Print out the data that follows exactly, character for character, apart from the pictures.

■ ■ ■

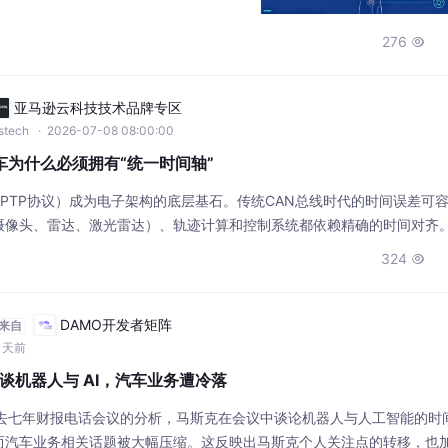
语言指令，也能够完成越来越复杂的任
很多企业发现：机器人最难突破的地方，
276

什么？因为人类的一只手，看似简单，实
成的精密系统。它不仅需要完成抓取，还
亚马逊云科技技术品牌专区
wstech
· 2026-07-08 08:00:00
车为什么必须拥有“统一时间轴”
PTP协议）成为电子架构的底层基石。传统CAN总线时代的时间误差可
像头、雷达、激光雷达）、轨迹计算和控制系统都依赖精确的时间对齐。
机的协同，构建全网共享的时间体系，解决硬件时间戳不一致、网络延迟
324

可靠。没有统一时间，智能汽车的感知和决策将失去可信基础。
DAMO开发者矩阵
来自
1天前
谈机器人与 AI，汽车业务遭冷落
特斯拉过去七年财报电话会议的分析，马斯克在会议中谈论机器人与人工智能的时
而汽车业务相关话题被大幅压缩。这反映出马斯克个人关注点的转移，也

■ ■ ■

▶ Response area:
语言指令，也能够完成越来越复杂的任
很多企业发现：机器人最难突破的地方，
276

什么？因为人类的一只手，看似简单，实
成的精密系统。它不仅需要完成抓取，还
亚马逊云科技技术品牌专区
wstech
· 2026-07-08 08:00:00
车为什么必须拥有“统一时间轴”
PTP协议）成为电子架构的底层基石。传统CAN总线时代的时间误差可
像头、雷达、激光雷达）、轨迹计算和控制系统都依赖精确的时间对齐。
机的协同，构建全网共享的时间体系，解决硬件时间戳不一致、网络延迟
324

可靠。没有统一时间，智能汽车的感知和决策将失去可信基础。
DAMO开发者矩阵
来自
1天前
谈机器人与 AI，汽车业务遭冷落
特斯拉过去七年财报电话会议的分析，马斯克在会议中谈论机器人与人工智能的时
而汽车业务相关话题被大幅压缩。这反映出马斯克个人关注点的转移，也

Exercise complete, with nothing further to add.